1 ноябрь. Рисовал портрет М. А. Дороховой. И, после удачного сеанса, по дороге зашел к Шрейдерсу, встретил у него милейшего М. И. Попова и любезнейшего П. В. Лапу. Выпил с хорошими людьми рюмку водки, остался обедать с хорошими людьми и с хорошими людьми за обедом чуть-чуть не нализался, как Селифан. [279] Шрейдере оставлял меня у себя отдохнуть после обеда, но я отказался и пошел к мадам Тильде, где и положил якорь на ночь.

2 [ноября]. Возвращаясь домой с благополучного ночлега, зашел я проститься к [В. Г.] Варенцову. Он сегодня едет в Петербург. У меня было намерение послать с ним в Москву своего Матроза. но переписчик мой тоже с добрыми людьми загулял и рукопись остановилась. Досадно. Придется подождать Овсянникова. Когда я сбуду с рук этого несносного Матроза!

Придя домой и от нечего делать, раскрыл генварскую книжку О[течественных] З[аписок], и какая прелесть случайно попалась мне на глаза! Это стихотворение без названия З. Тур[а] [280]

Во время сумерок, когда поля и лес

Стоят окутаны полупрозрачной дымкой,

С воздушных ступеней темнеющих небес

Спускается на землю невидимкой

Богиня стройная с задумчивым лицом.

Что сделать>
Приведите дословно фрагмент дневникового отрывка, начиная со слов "Придя домой и" и далее вплоть до слов "с задумчивым лицом.".

Перечень позиций>
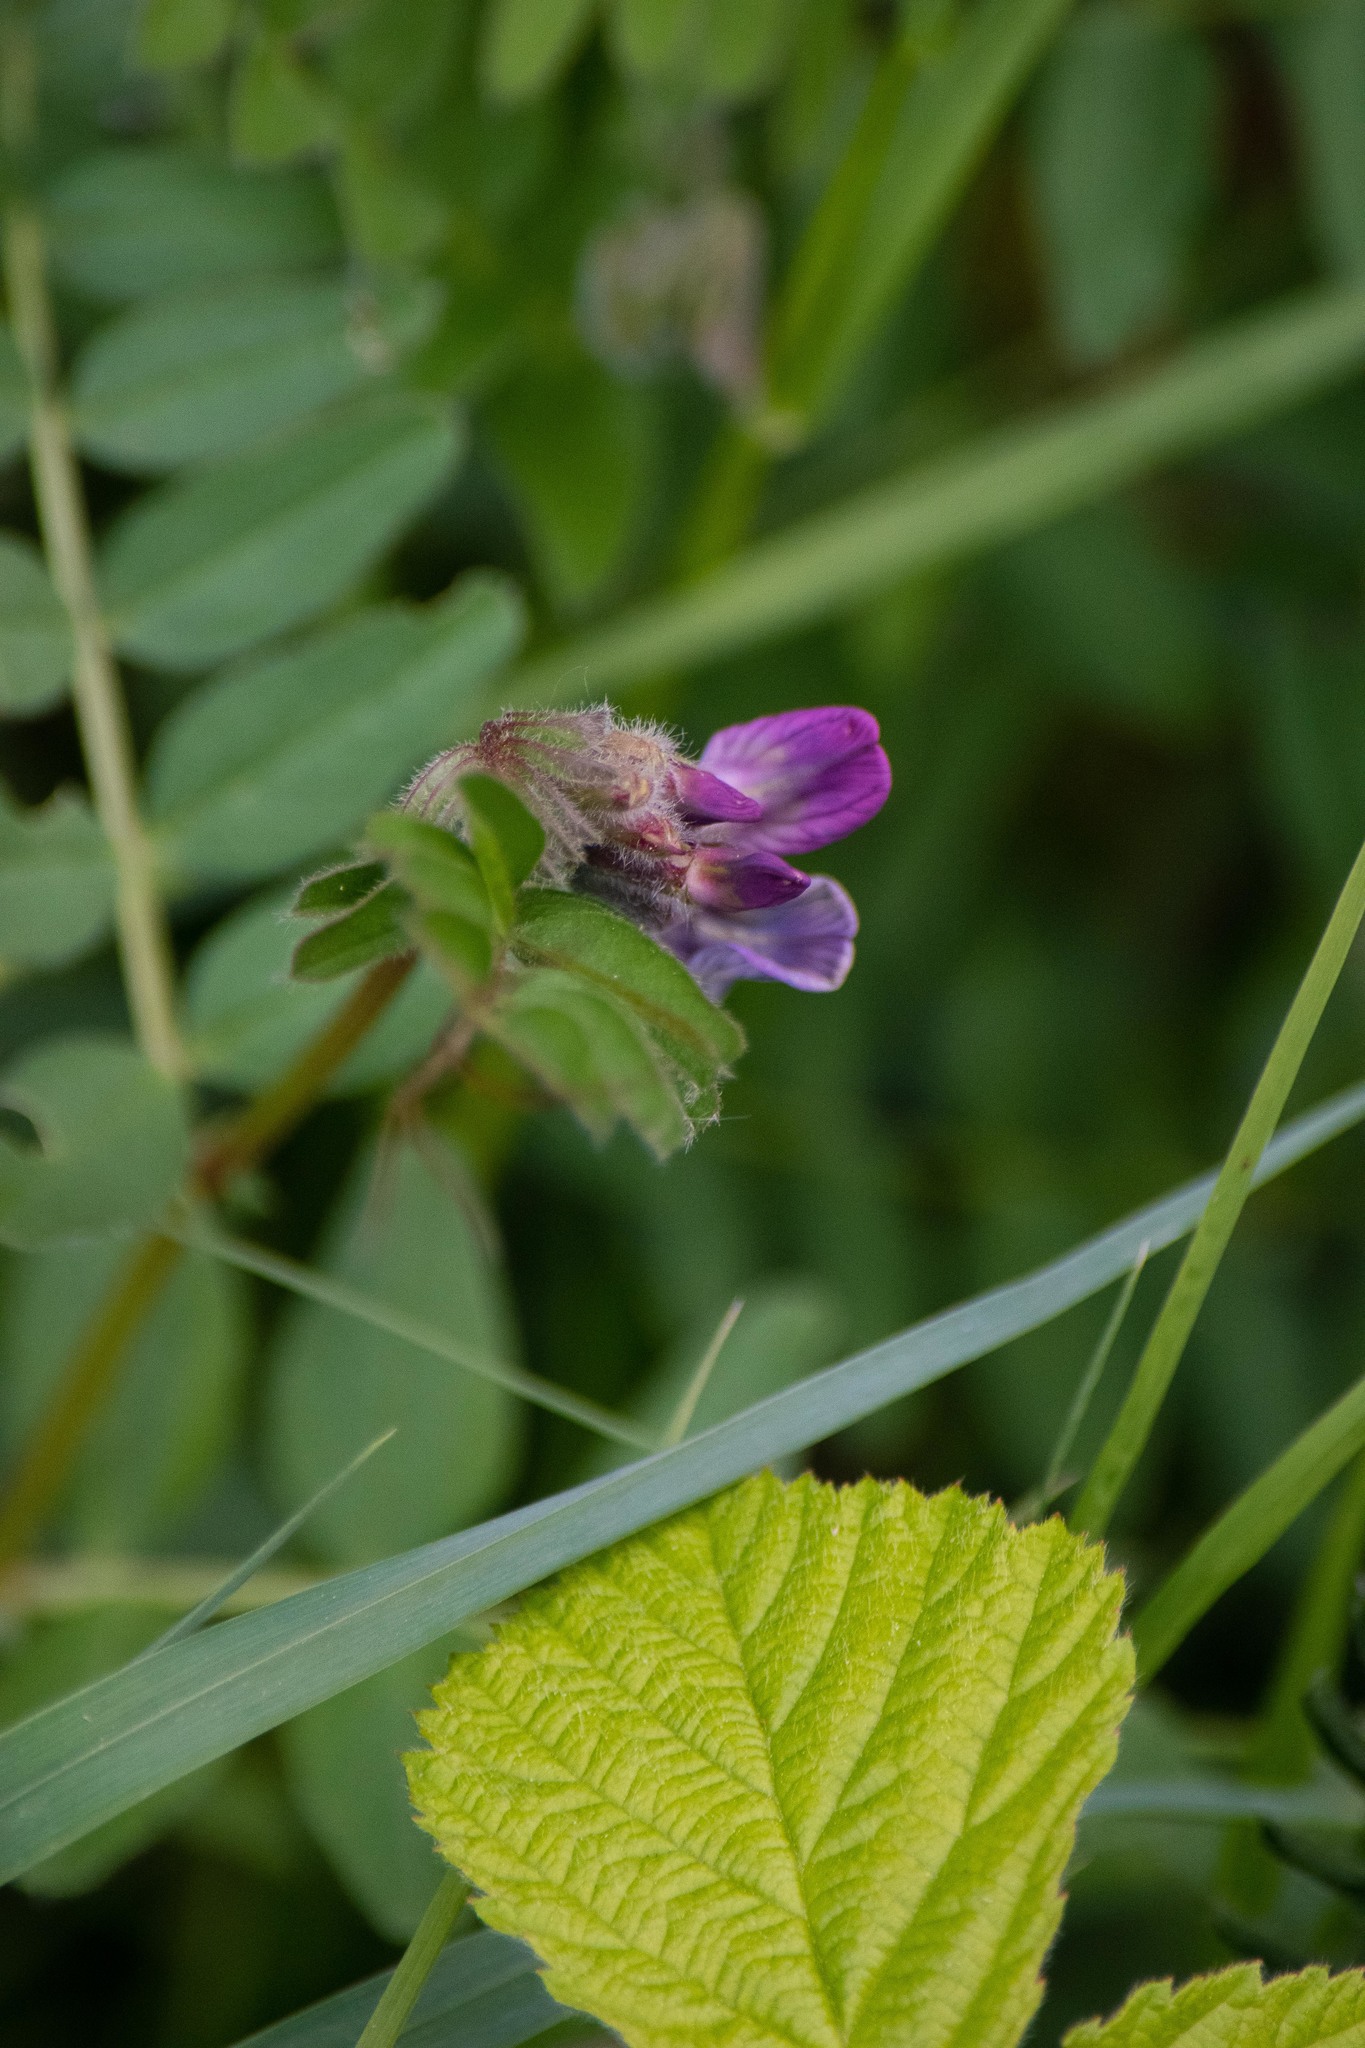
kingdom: Plantae
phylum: Tracheophyta
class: Magnoliopsida
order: Fabales
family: Fabaceae
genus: Vicia
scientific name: Vicia sepium
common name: Bush vetch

Ответ к заданию>
Придя домой и от нечего делать, раскрыл генварскую книжку О[течественных] З[аписок], и какая прелесть случайно попалась мне на глаза! Это стихотворение без названия З. Тур[а] [280]

Во время сумерок, когда поля и лес

Стоят окутаны полупрозрачной дымкой,

С воздушных ступеней темнеющих небес

Спускается на землю невидимкой

Богиня стройная с задумчивым лицом.